Sharing videos is a great tool that wasn't available when I was a growing up. Our homework was usually to read a chapter from a textbook or novel. I would have loved having access to teachers lectures where I could watch and review at my own pace. This allows for differenciated learning and addresses more learning styles. What a terrific new technology tool for delivering curriculum content!
Would this learning method work in an elementary setting? If elementary students were required to watch a video at home they would need the skills to get to the webpage, have knowledge of computer videoplayers, have enough bandwidth at home, know what buffering is, know how to troubleshoot, and maybe need knowledge of how to download videos. It would be interesting to see what issues came up if you had grade 5 students do this. One consideration is that all students need Internet access and a computer. We are a 1 to 1 Laptop school; however, students don't get a laptop until they enter Middle School.

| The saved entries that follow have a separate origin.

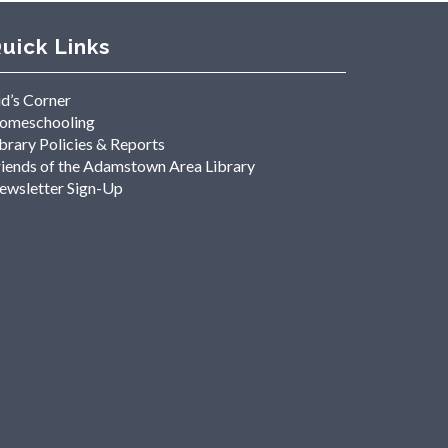
uick Links
id’s Corner
omeschooling
brary Policies & Reports
riends of the Adamstown Area Library
ewsletter Sign-Up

I don't know how I would apply the flipped classroom to the elementary library. We are having an author visit and maybe I should post a video on him and tell students to watch it. My problem is that I see the students on a 10 day rotation and weeks go by before they come to the library again. I also don't assign homework. I'm not saying it can't be done, I just don't see how it would work with my current setup. Maybe a flexible schedule would work? Seems like the only way I could give it a go is to collaborate with a teacher.